We’ve been here before. On October 12, the international community came together in Cairo and pledged $5.4bn towards the reconstruction of Gaza, over $1bn more than was requested including $1bn given by Qatar alone. The need has never been greater. Gaza was becoming “unliveable” before the unprecedented destruction and displacement of Israel’s bombardment – today the situation is utterly dire.
It was estimated that $4bn is needed to repair the damage from the latest violence. Back in 2009, a similar amount, $4.4bn, was pledged following Israel’s “Operation Cast Lead”. It was never delivered. Most of the projects to rebuild homes and hospitals and schools, the water and sewage systems, and the power station, all of them desperately needed, never took place; not because the donors’ broke their promises – but because the materials necessary for rebuilding were not allowed into Gaza.
Now that the donor conference has happened with all the pomp and ceremony that characterise such events, we must focus on learning the lessons from Cast Lead. It is not enough to pledge large sums. There must be cast iron assurances from Israel that the goods will be allowed in. There must be assurances also that exports will be allowed out and that Gaza’s shattered economy will be enabled to recover.
I was working with the UN at the time of Cast Lead, as head of the World Health Organisation (WHO) office for West Bank and Gaza. I was closely involved in the emergency response and the subsequent efforts over the following five years to support a recovery. It never happened.
All our efforts were thwarted by Israel’s Kafkaesque obstruction and bureaucracy. They tied us up in knots negotiating how many trucks would be allowed in, when crossings would be open or closed, what information was needed for goods to be cleared, how many permits they would issue for UN drivers, and so on and so forth. Hopes were sometimes raised of a breakthrough, especially after the Mavi Marmara incident and the escalation of the conflict in November 2012, only for our expectations to be disappointed.
|Donors pledge $5.5bn for Gaza reconstruction|
Could things be different this time round? The details of the “Serry Plan” were leaked last week. The plan, which puts the UN and the Palestinian Authority at the heart of things, should lead to significant amounts of aid and rebuilding materials being allowed into Gaza.

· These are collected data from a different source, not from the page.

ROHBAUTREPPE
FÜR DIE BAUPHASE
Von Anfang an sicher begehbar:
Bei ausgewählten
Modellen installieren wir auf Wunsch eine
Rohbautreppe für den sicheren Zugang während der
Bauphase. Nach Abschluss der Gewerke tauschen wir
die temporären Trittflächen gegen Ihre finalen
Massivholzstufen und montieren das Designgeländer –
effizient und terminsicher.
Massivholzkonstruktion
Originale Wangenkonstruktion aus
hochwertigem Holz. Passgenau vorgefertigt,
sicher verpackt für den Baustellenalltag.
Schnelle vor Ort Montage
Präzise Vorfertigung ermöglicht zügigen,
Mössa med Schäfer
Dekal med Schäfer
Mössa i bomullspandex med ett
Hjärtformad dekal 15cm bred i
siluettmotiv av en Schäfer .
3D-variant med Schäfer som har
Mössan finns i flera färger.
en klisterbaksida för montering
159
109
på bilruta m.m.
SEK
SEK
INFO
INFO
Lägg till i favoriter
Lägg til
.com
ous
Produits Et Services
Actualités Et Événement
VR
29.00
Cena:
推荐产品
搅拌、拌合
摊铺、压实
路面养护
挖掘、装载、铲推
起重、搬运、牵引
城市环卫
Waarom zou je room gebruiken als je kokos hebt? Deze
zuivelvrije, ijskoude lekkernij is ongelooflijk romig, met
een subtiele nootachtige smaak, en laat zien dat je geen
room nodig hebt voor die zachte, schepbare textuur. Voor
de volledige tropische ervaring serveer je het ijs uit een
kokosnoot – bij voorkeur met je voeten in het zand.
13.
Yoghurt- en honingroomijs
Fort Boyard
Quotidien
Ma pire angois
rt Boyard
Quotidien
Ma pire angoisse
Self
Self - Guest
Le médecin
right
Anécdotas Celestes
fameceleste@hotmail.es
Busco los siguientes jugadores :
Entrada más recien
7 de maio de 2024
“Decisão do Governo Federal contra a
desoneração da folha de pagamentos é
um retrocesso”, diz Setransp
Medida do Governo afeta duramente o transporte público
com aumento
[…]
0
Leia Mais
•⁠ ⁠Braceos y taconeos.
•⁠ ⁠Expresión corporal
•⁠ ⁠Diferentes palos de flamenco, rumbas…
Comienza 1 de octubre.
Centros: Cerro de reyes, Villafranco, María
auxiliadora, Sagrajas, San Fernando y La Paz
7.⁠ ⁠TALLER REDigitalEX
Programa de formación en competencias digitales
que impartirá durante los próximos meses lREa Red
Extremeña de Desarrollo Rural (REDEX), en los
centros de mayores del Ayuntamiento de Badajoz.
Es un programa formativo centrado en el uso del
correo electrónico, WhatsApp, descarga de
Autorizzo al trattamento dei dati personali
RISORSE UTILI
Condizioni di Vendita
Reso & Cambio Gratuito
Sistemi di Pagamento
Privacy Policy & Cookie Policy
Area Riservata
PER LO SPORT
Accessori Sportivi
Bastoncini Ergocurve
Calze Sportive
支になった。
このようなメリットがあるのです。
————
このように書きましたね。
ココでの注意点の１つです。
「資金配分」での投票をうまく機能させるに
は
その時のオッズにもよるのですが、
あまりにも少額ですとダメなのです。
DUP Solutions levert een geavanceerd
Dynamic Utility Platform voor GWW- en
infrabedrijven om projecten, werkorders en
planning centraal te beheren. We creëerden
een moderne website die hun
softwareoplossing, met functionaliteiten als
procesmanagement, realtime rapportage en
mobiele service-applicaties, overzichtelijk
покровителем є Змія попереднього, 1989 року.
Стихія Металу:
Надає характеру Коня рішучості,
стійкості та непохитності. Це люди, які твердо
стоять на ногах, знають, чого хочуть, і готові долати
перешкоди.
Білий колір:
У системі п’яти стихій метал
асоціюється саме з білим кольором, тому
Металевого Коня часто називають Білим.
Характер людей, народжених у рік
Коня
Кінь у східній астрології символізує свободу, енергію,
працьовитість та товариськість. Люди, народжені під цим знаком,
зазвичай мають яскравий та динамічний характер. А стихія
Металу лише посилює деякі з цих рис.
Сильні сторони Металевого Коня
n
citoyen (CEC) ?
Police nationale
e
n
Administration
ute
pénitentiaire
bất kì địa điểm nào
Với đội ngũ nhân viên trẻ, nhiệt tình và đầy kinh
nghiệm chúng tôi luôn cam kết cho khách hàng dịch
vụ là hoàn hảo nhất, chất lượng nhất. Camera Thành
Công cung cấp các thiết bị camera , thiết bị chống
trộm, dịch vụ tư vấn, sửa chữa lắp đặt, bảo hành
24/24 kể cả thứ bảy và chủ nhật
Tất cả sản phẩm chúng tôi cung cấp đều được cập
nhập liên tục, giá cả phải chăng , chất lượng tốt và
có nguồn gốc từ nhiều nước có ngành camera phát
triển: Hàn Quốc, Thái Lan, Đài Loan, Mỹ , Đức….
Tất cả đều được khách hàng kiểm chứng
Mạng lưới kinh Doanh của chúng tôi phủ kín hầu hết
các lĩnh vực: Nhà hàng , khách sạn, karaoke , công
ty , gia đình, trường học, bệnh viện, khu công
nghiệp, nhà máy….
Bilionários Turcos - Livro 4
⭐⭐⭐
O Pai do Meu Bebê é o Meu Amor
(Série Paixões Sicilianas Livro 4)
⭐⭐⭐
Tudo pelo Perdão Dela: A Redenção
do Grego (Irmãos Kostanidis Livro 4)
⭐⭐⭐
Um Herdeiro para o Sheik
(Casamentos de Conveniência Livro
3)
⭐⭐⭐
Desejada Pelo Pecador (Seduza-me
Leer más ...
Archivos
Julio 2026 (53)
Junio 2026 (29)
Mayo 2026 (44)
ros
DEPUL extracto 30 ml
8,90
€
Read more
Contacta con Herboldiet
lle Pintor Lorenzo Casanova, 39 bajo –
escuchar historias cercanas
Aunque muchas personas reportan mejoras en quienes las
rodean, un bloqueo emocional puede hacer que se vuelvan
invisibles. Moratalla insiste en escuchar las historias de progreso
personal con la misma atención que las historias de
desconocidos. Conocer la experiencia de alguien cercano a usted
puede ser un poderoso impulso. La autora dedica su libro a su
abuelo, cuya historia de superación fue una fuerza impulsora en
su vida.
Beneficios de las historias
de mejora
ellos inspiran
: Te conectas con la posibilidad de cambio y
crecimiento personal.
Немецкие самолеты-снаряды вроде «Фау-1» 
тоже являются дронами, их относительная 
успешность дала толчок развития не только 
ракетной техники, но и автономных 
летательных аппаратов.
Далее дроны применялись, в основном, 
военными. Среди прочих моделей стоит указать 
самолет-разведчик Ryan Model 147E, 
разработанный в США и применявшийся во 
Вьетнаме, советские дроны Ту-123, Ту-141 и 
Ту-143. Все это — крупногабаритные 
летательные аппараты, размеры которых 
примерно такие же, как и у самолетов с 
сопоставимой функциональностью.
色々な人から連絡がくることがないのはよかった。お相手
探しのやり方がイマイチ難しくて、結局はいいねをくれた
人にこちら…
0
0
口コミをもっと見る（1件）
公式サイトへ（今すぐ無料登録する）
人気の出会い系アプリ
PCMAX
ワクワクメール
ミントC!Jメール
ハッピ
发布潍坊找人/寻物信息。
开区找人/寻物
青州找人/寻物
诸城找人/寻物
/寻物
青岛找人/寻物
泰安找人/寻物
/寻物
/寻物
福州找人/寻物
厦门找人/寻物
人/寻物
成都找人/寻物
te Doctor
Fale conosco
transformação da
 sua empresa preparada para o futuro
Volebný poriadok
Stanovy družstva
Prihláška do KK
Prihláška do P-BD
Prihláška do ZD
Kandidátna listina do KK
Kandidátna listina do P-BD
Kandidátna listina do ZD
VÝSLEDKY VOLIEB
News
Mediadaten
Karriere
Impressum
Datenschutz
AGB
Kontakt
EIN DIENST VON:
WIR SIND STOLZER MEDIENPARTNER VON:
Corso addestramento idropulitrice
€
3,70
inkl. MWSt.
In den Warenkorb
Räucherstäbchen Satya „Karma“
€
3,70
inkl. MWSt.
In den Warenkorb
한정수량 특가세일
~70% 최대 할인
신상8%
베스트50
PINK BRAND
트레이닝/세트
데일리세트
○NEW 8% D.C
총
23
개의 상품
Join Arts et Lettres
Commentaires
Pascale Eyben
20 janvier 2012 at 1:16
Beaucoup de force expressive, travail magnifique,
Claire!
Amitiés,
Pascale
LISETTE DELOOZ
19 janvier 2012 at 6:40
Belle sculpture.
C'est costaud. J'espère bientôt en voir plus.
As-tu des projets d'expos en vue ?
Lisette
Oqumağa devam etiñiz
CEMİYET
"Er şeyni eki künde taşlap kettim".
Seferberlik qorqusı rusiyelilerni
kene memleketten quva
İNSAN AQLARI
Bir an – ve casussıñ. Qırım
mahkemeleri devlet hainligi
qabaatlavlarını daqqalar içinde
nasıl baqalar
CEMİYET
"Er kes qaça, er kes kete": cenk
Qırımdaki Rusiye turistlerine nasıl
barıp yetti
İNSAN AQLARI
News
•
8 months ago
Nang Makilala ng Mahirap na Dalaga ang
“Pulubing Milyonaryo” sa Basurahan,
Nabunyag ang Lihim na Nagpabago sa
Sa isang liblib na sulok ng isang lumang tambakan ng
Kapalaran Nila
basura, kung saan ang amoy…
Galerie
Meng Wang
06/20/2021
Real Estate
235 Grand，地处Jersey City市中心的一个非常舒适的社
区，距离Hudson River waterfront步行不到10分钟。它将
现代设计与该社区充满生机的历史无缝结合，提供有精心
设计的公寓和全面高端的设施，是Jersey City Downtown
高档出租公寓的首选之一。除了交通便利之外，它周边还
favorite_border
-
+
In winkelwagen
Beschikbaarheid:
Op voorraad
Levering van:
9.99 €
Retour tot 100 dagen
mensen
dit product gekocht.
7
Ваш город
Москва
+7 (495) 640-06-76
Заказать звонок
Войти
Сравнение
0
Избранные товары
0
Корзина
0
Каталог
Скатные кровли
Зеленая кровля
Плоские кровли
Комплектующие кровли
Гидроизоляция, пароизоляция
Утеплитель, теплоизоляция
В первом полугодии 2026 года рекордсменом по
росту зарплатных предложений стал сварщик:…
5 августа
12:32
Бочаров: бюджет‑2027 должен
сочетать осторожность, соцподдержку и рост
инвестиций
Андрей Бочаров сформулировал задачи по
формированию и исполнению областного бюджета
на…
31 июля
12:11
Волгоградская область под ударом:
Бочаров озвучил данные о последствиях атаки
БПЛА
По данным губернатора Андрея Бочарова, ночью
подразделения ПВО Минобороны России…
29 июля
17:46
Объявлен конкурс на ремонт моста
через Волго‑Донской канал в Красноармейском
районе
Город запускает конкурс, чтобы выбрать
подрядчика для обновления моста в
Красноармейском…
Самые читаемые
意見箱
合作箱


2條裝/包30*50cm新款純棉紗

The UN estimates that Gaza needs 89,000 housing units, a figure that includes the 18,000 units that were destroyed or rendered uninhabitable during Operation Protective Edge and the pre-crisis deficit of 71,000.
At the current rate of entry for construction materials, it would take 18 years to import the materials needed for that reconstruction. If, however, the plan works, it will be a major step towards ending the blockade and starting to rebuild Gaza’s decimated infrastructure.
There are urgent health challenges facing Gaza too. The 62 hospitals and clinics that were damaged or destroyed in the recent conflict must be rebuilt. The state of equipment in Gaza’s hospitals is deplorable; it must be replaced – and proper systems put in place for maintenance and repair. Thousands were seriously wounded and there needs to be free movement of medics, medicines and equipment into Gaza. Investment in resources are needed to provide community-based rehabilitation. As winter approaches, decent shelters must be provided for tens of thousands of people who are still displaced.
We should be clear about the costs of failure. Without the restoration and expansion of the water, electricity, sewerage processing facilities, health and educational services, life in Gaza will not be tenable by 2020. Gaza being unliveable may even happen sooner than that with concerns that the water supply can only be sustained until 2016. I was in Gaza with a medical mission during a brief ceasefire in the war. There was desperation for things to change, to offer hope of a better future. There was talk of emigration and now we’ve even seen the tragic appearance of Palestinian “boat people” for the first time.
The rebuilding of Gaza must be undertaken as part of a larger plan for Palestinian statehood in both the West Bank and Gaza. European foreign ministers have been clear that the return to the status quo in Gaza “is not an option”.
Norwegian Foreign Minister Boerge Brende said following the conference that it was a “very important signal of solidarity to the Palestinian people”. Gaza remains today a potent symbol of international failure to mediate the conflicts of our time. The pledges made on October 12 represent yet another chance to “get it right”. If we don’t, then we must prepare ourselves for renewed conflict in the near future.
Tony Laurance is the Chief Executive of Medical Aid for Palestinians and former Head of the WHO in Palestine.